Can it really be May 2007 and we’re already in the thick of a presidential campaign? Was that really a “debate” the other night among the eight Democratic hopefuls, 19 months before the 2008 election, and are 10 GOP candidates actually squaring off this week to declare themselves ready to run the nation? Will 2008 just feel like some form of déjà vu where desperate politicians try to say something new to a populace that by then wishes we hardly knew them?
Consider how elongated the election season has become: We will know the winner of the next two World Series before we know who will be the next president of the United States.
Once upon a recent time, say, the presidential election of 1976, challenger Jimmy Carter was just a blip on the nation’s radar screen as late as January of that year. The governor of Georgia and a man overtly motivated by religious impulses, Carter was the choice of only 4% of Democratic voters as late as January 26 of that year. His rise from near political obscurity to the Democratic nomination just a few months later was meteoric (and, in retrospect, maybe a good argument against short primary seasons), but the pace of the process was not unusual. Candidates typically announced their intentions late in the year prior to the election, and with generally enough resume and record so that people could judge their accomplishments and philosophy.

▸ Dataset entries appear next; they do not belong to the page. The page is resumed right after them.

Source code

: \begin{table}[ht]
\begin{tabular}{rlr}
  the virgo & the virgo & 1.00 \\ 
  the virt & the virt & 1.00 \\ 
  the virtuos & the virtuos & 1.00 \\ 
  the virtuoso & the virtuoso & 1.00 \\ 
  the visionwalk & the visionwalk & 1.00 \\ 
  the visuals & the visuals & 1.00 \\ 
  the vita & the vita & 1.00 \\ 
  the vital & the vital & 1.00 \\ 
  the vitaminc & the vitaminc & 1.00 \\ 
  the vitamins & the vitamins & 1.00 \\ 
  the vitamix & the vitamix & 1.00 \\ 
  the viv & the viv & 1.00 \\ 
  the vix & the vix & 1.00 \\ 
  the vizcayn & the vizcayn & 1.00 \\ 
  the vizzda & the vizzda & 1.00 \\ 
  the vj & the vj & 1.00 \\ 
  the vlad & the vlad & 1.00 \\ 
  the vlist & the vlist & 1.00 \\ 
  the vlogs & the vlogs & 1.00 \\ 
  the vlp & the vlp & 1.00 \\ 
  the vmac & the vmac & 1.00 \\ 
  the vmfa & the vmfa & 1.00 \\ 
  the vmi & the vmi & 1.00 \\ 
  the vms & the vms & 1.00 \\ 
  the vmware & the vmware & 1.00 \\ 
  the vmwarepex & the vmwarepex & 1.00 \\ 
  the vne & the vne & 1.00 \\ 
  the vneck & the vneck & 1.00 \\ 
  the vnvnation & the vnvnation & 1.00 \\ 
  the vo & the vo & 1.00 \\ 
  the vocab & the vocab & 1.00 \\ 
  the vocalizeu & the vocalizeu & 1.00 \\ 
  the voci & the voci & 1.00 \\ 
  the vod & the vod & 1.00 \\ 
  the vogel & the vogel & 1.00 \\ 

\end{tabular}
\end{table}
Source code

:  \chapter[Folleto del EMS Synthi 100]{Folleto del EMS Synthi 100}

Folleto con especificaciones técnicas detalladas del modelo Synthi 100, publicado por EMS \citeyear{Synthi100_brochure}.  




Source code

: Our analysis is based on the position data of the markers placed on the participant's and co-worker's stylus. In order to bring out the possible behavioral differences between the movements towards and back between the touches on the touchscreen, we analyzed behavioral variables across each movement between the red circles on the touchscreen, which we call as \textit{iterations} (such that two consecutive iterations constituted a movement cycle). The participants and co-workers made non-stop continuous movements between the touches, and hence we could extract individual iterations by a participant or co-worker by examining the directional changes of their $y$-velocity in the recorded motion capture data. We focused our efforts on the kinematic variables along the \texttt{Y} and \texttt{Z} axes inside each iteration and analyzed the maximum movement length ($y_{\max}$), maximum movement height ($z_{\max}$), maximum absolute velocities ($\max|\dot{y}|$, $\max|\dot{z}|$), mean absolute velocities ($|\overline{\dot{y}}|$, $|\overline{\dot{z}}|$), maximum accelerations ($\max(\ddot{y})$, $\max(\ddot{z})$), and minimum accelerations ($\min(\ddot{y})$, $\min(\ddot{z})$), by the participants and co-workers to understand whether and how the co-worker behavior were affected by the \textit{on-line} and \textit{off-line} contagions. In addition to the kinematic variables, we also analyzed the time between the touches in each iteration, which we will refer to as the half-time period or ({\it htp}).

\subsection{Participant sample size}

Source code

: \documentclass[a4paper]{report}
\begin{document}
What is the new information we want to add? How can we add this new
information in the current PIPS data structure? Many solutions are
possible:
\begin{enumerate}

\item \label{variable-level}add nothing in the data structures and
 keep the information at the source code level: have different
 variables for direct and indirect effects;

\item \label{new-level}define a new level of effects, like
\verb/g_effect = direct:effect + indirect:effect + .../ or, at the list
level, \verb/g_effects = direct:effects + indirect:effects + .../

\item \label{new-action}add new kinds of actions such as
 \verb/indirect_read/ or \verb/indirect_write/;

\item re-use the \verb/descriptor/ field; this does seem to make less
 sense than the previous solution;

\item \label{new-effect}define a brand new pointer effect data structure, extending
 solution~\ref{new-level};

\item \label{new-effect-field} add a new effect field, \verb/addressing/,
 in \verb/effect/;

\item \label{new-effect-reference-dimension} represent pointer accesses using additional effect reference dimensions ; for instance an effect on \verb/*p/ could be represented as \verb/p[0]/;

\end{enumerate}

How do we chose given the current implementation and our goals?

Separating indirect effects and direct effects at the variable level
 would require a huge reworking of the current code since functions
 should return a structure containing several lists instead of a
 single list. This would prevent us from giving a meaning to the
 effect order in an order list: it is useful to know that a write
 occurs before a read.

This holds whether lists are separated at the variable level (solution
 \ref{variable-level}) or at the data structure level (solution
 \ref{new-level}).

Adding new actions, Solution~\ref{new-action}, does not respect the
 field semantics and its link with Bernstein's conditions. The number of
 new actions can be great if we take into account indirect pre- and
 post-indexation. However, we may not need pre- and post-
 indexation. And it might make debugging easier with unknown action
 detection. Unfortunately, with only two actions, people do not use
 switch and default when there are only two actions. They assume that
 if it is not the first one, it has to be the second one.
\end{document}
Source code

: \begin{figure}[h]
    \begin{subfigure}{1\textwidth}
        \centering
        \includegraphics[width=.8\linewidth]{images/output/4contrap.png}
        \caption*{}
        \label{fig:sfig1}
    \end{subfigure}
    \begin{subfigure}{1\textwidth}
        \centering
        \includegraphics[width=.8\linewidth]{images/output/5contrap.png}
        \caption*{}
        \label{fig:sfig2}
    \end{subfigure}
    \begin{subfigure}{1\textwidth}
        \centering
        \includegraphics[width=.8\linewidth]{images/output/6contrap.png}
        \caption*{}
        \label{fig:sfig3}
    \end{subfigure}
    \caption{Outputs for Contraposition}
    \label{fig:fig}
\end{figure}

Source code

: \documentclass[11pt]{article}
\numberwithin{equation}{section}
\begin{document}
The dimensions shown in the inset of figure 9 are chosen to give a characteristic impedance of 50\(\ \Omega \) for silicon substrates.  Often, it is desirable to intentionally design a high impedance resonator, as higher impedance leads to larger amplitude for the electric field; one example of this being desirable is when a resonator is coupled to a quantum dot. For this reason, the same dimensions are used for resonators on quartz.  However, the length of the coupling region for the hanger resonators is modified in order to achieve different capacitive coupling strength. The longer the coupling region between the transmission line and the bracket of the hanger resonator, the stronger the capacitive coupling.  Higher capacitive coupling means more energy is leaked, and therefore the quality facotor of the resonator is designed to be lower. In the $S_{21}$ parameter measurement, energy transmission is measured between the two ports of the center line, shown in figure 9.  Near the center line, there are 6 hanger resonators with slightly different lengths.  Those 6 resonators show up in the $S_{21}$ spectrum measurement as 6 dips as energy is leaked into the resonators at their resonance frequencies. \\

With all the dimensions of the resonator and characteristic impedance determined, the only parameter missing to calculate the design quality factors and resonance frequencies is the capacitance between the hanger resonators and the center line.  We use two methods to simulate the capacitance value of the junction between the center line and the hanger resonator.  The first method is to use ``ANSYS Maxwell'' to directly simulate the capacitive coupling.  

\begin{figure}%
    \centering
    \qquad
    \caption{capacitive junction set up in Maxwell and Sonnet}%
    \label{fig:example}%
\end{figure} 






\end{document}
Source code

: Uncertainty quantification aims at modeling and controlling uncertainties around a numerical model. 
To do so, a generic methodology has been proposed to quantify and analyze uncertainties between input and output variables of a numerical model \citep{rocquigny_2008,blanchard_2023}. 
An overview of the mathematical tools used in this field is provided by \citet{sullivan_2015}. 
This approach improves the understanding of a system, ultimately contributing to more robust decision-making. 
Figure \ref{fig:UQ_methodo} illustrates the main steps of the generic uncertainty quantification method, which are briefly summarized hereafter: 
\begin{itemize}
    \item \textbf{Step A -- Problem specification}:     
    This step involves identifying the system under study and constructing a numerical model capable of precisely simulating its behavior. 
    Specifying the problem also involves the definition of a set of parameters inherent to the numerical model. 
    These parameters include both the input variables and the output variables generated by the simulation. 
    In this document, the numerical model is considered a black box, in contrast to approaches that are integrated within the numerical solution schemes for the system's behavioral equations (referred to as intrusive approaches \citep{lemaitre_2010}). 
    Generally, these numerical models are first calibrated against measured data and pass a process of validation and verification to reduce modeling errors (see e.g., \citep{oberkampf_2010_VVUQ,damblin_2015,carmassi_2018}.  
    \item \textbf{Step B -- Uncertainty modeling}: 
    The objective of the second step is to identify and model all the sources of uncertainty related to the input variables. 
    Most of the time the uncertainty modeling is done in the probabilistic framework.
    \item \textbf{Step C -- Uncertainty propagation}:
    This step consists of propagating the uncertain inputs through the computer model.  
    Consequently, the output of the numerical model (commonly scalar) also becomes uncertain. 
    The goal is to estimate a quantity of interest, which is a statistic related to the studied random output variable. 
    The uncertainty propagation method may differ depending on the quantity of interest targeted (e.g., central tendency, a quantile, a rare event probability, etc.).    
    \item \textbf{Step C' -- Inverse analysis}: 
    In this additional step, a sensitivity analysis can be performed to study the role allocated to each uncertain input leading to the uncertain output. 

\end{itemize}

Now, it seems, the primary season affords us a different experience and a different opportunity. For far too many candidates, it offers a chance to observe how much they will shade their accomplishments and change their philosophy to suit the primary voters to which they are appealing. The longer that season, the more tactical they become, tacking and veering to pick up the sustained breeze they believe will carry them to victory. Whether it’s Rudy Giuliani proclaiming his evolving admiration for conservative judges or Mitt Romney explaining why he is both pro-life and troubled by South Carolina’s proposed law to require pregnant women to see ultrasound images, this tacking can make spectators seasick.